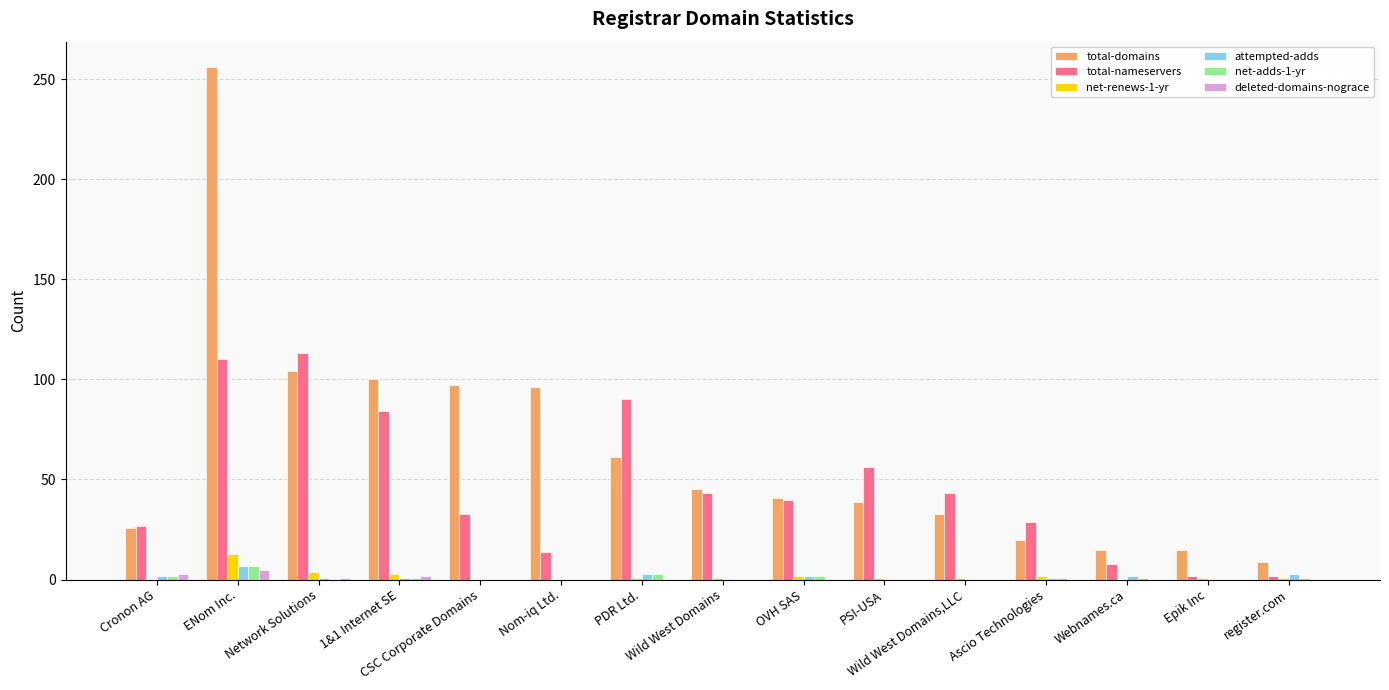

What is the greatest value displayed?

256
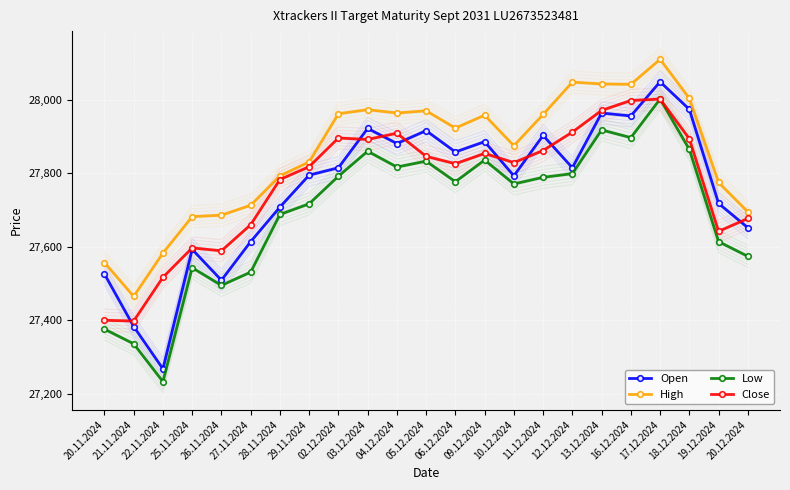

What is the average value of the Low series?

27698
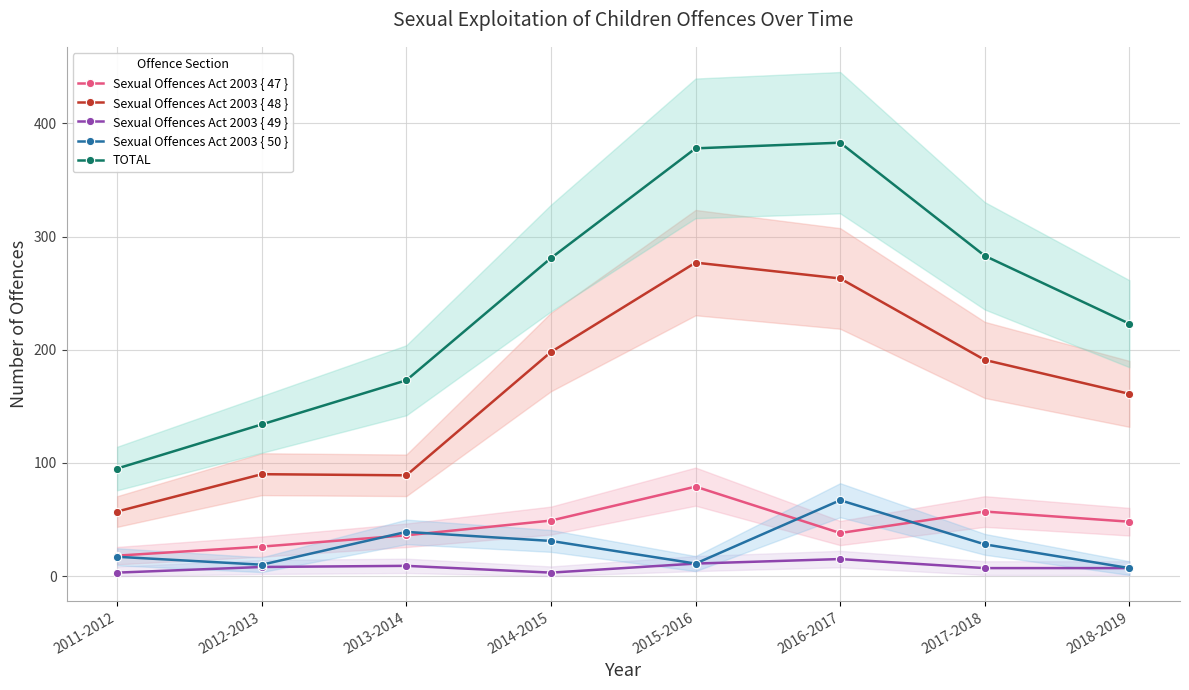

At 2017-2018, list the series in order from largest to smallest.

TOTAL, Sexual Offences Act 2003 { 48 }, Sexual Offences Act 2003 { 47 }, Sexual Offences Act 2003 { 50 }, Sexual Offences Act 2003 { 49 }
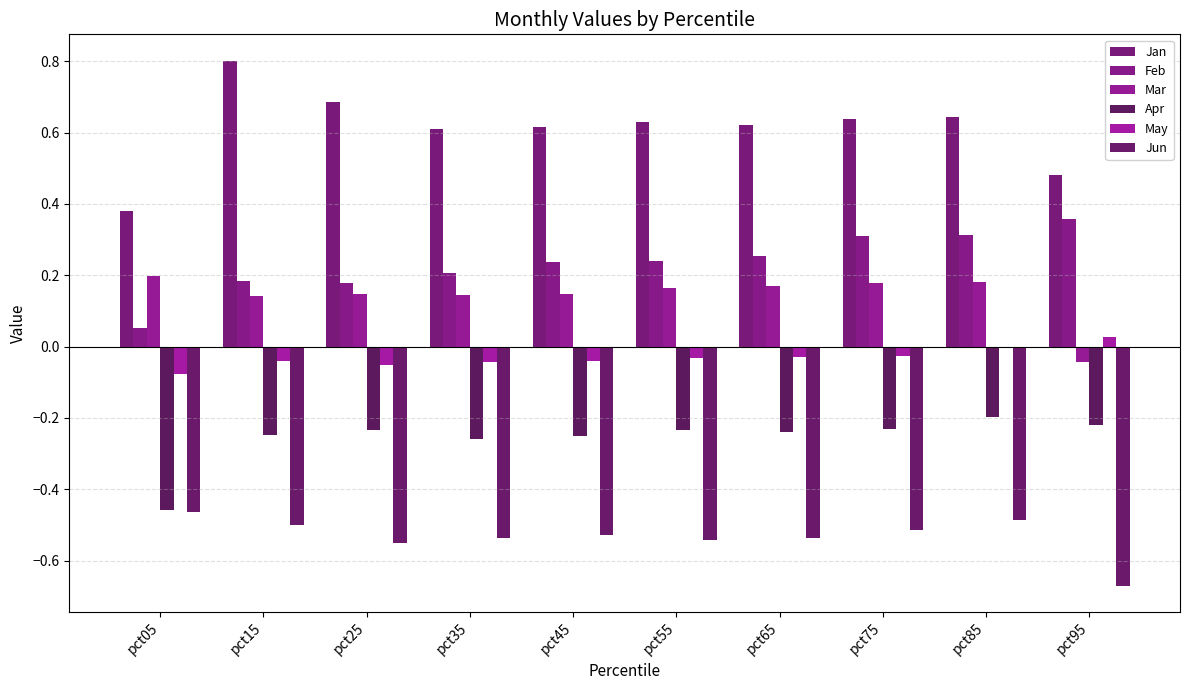

How many values in Mar are above zero?

9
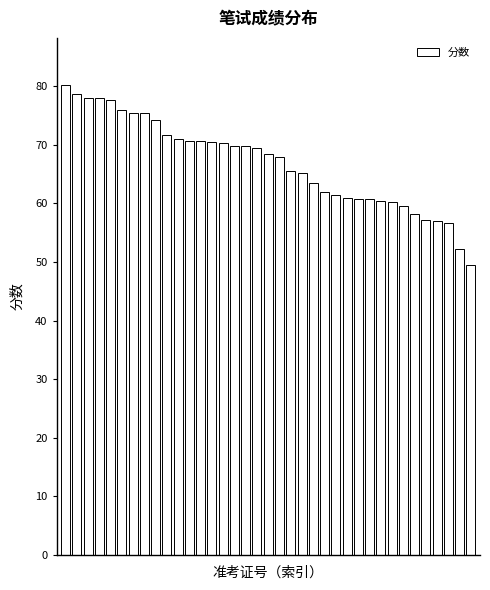

What is the difference between the maximum and second lowest values?

28.0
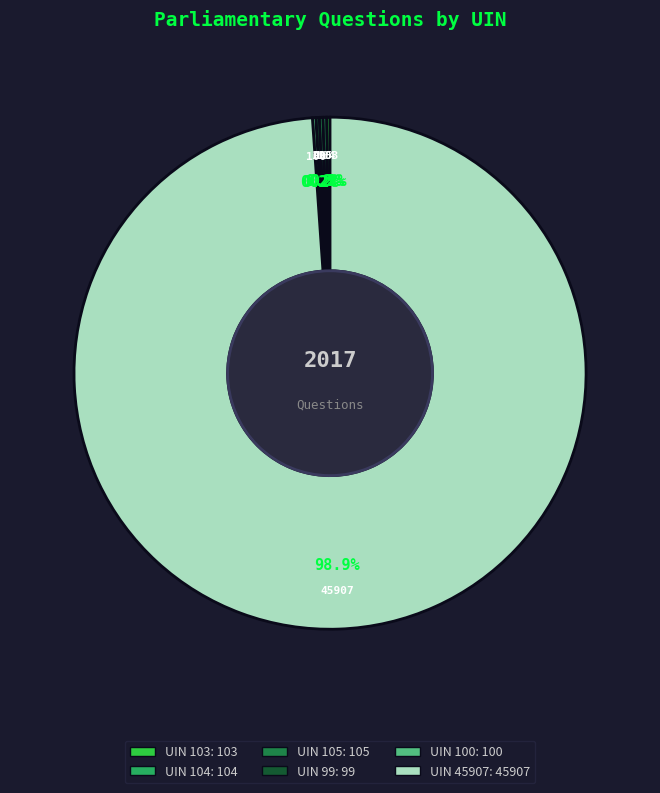

Is UIN 45907 the majority of the pie?

Yes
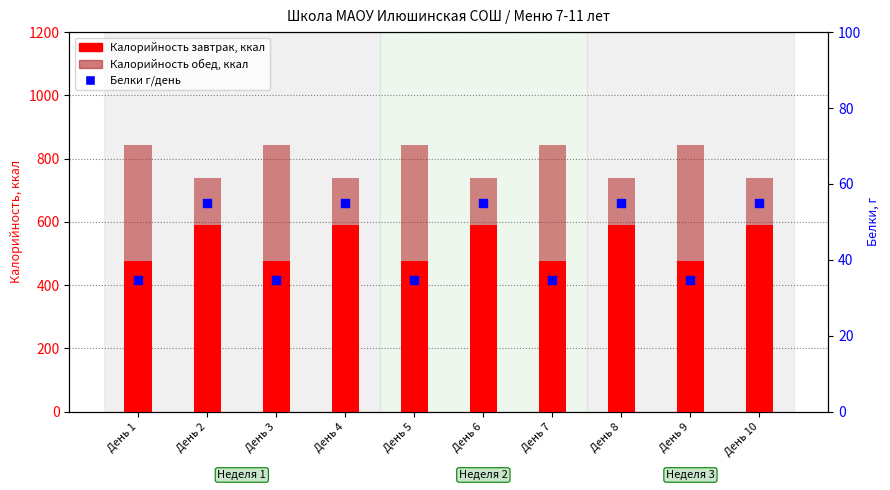

Which series reaches the minimum Y coordinate?

Белки (г/день)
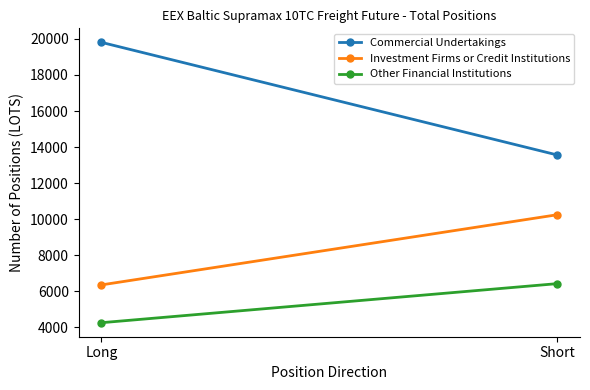

What is the value of the Commercial Undertakings point at the 2nd from the left?

13560.6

# # # # # # #

### [EXERCISE]
Pick out each line of the listing above that contains the word "values" and copy those lines.

### [EXERCISE RESPONSE]
How many values in Mar are above zero?
What is the difference between the maximum and second lowest values?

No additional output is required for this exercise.